[Data records]
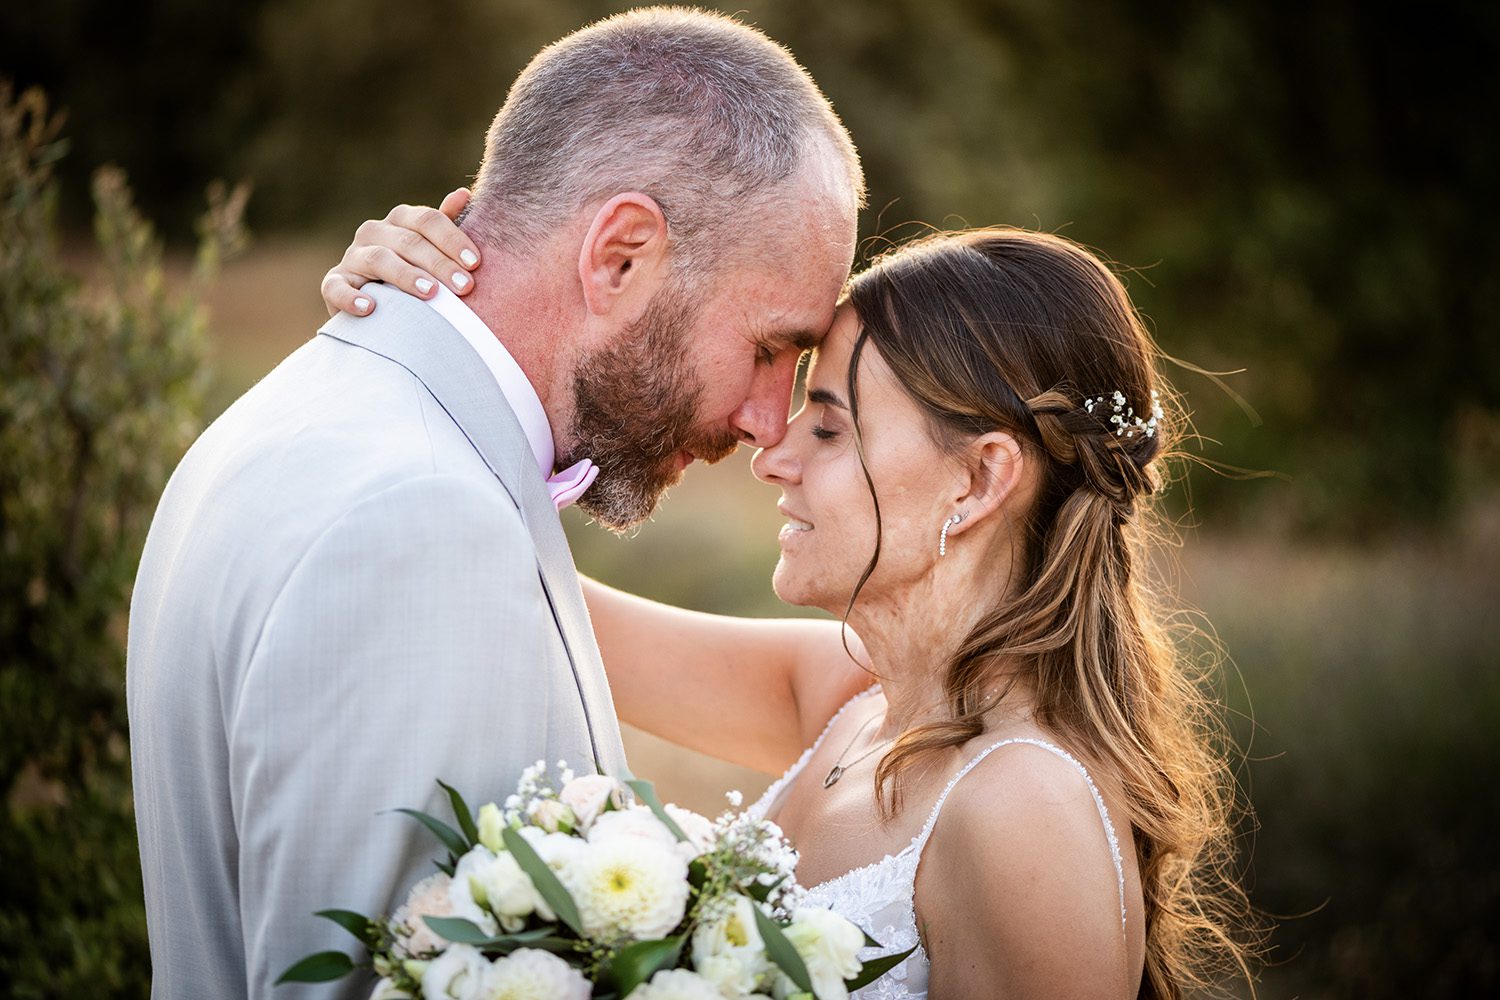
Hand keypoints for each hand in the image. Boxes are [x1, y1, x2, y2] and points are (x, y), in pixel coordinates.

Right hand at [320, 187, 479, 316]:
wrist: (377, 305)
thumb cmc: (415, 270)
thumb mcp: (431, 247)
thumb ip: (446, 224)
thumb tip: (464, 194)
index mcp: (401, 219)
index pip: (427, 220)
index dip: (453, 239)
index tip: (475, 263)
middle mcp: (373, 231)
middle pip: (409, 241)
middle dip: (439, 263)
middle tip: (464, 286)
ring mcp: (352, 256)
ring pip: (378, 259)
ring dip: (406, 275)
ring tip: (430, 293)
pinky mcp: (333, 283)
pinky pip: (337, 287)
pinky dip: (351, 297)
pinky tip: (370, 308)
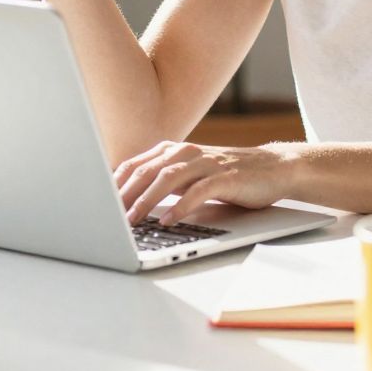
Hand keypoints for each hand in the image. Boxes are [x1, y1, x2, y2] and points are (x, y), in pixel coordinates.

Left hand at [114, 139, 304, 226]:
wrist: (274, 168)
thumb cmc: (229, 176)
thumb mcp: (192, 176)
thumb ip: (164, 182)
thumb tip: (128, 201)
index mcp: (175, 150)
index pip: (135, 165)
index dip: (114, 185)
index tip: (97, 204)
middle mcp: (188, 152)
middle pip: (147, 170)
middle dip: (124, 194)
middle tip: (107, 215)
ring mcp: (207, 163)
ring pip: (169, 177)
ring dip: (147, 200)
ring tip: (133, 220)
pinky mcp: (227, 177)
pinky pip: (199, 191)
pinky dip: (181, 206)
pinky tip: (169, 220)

Exercise brief – Write every record out again exactly, omitting the pictures they hold.

Task output –
Hand keypoints for each hand in the image. Boxes are [x1, y1, x2, y2] and points are (x, y), in pixel coordinates.

Right hand at [320, 187, 479, 316]:
wrist: (377, 305)
thumb cmc: (415, 270)
thumb mcp: (431, 247)
thumb ip: (446, 224)
thumb tip: (464, 194)
index mcp: (401, 219)
index pip: (427, 220)
index dip: (453, 239)
index tip: (475, 263)
middle mcp: (373, 231)
middle pip: (409, 241)
middle dip: (439, 263)
middle tip: (464, 286)
ring mcp: (352, 256)
ring pip: (378, 259)
ring dip: (406, 275)
ring tip: (430, 293)
pinky mcp: (333, 283)
pinky pip: (337, 287)
pinky dip: (351, 297)
pinky tip: (370, 308)
Hand keypoints for each hand in the image. Boxes are [x1, y1, x2, y2] and points are (x, y), in pixel coordinates.

Left hand at [114, 139, 304, 226]:
wrist: (274, 168)
thumb cmc: (229, 176)
thumb mcp: (192, 176)
thumb ip: (164, 182)
thumb tip: (128, 201)
index mcp: (175, 150)
index pip: (135, 165)
index dip: (114, 185)
index tip: (97, 204)
middle mcp: (188, 152)
middle pip: (147, 170)
middle dip: (124, 194)
middle tip: (107, 215)
ring mcp: (207, 163)
ring pip: (169, 177)
ring dip: (147, 200)
ring tip: (133, 220)
pinky mcp: (227, 177)
pinky pip: (199, 191)
pinky dip: (181, 206)
pinky tip: (169, 220)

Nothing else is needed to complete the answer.